When you suffer an injury at work, whether it is a sudden injury or a progressive injury, you might end up having to take time off of work and seek medical care. That might lead to you filing for workers’ compensation benefits. Those benefits are meant for you to get your medical bills paid for and have a portion of your income coming in while you heal from your work-related injuries. Eventually, you might be ready to go back to work.
What happens if I can’t do my former job?
If you are unable to return to the same job that you had before your injury, you might qualify for vocational rehabilitation.

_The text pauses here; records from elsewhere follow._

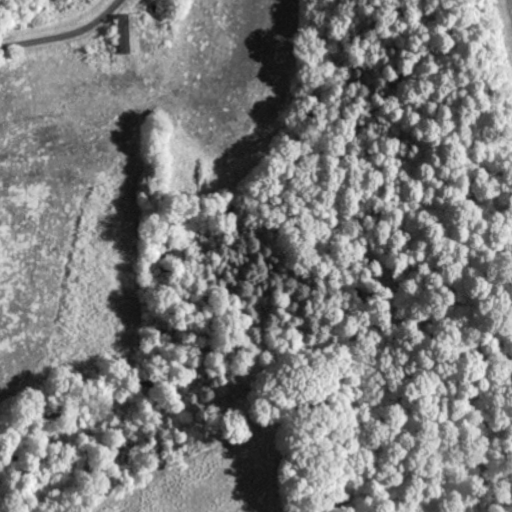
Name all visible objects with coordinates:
road: (64, 34)
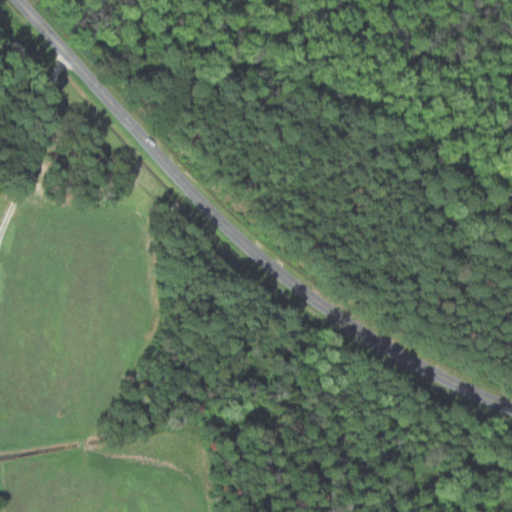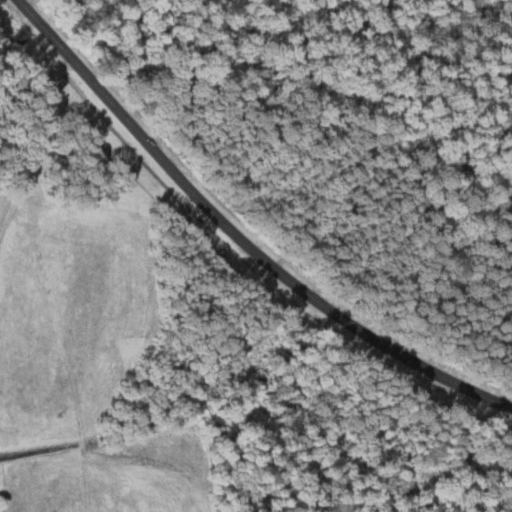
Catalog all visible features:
road: (239, 237)
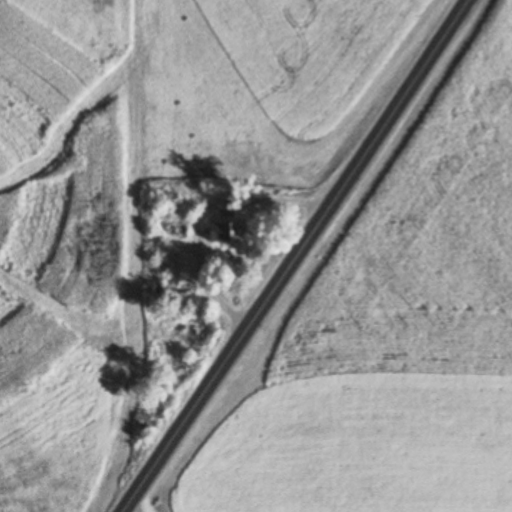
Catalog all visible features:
crop: (411, 14)
crop: (76, 25)
building: (87, 50)
crop: (494, 61)
building: (219, 232)
road: (292, 256)
crop: (52, 261)
building: (178, 300)
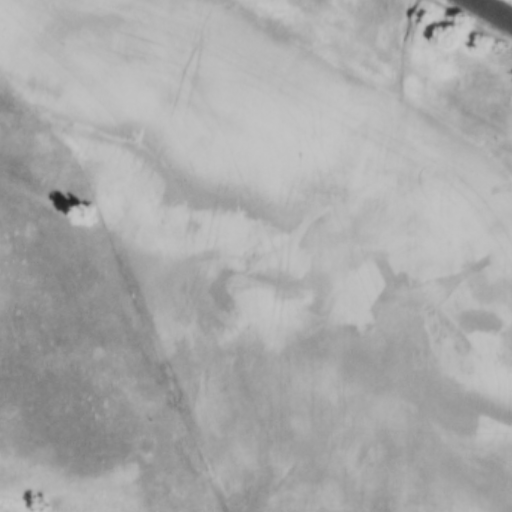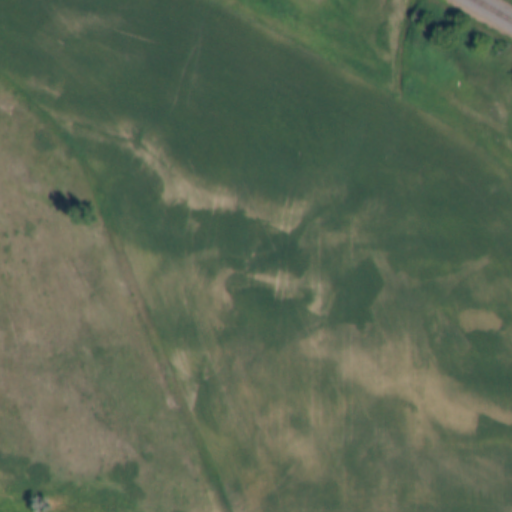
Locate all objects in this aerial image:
railway: (491, 12)
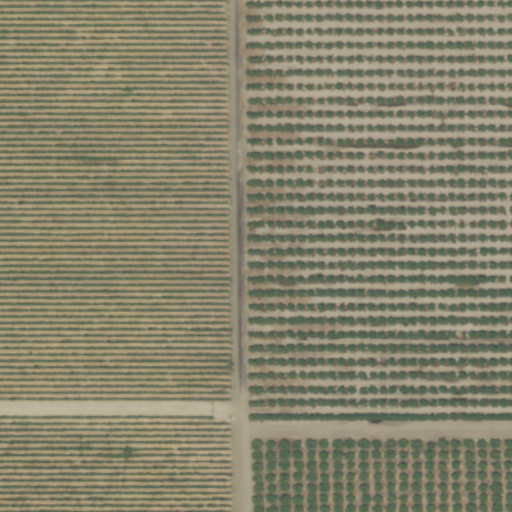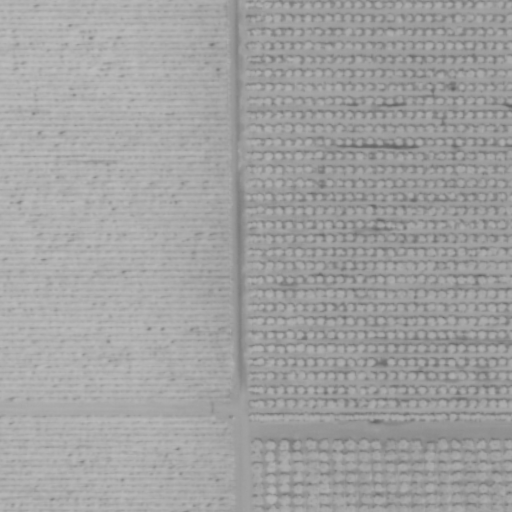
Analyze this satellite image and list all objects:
road: (243, 256)
crop: (256, 256)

This can include receiving partial income payments and learning how to do another job that you are physically able to perform. This program usually has a limit to how much money can be spent on your rehabilitation.
What happens when I return to work?
When you return to work, your new income will be considered. If you are making the same as you were before the injury or more, your workers’ compensation wage replacement benefits will likely stop. If the wages you earn are less than you did prior to the injury, there is a chance that your workers’ compensation benefits might continue, but they may be altered to take your new income into account.
The ways that your benefits might change if you go to work can depend on the type of program you receive benefits through. If you are receiving disability payments, the way those are affected can be a bit different from other programs. Because of the intricacy of the workers’ compensation system, you should verify that you are receiving all of the benefits you should. If you aren’t, you might be able to take action to seek out the benefits you should get but aren’t receiving.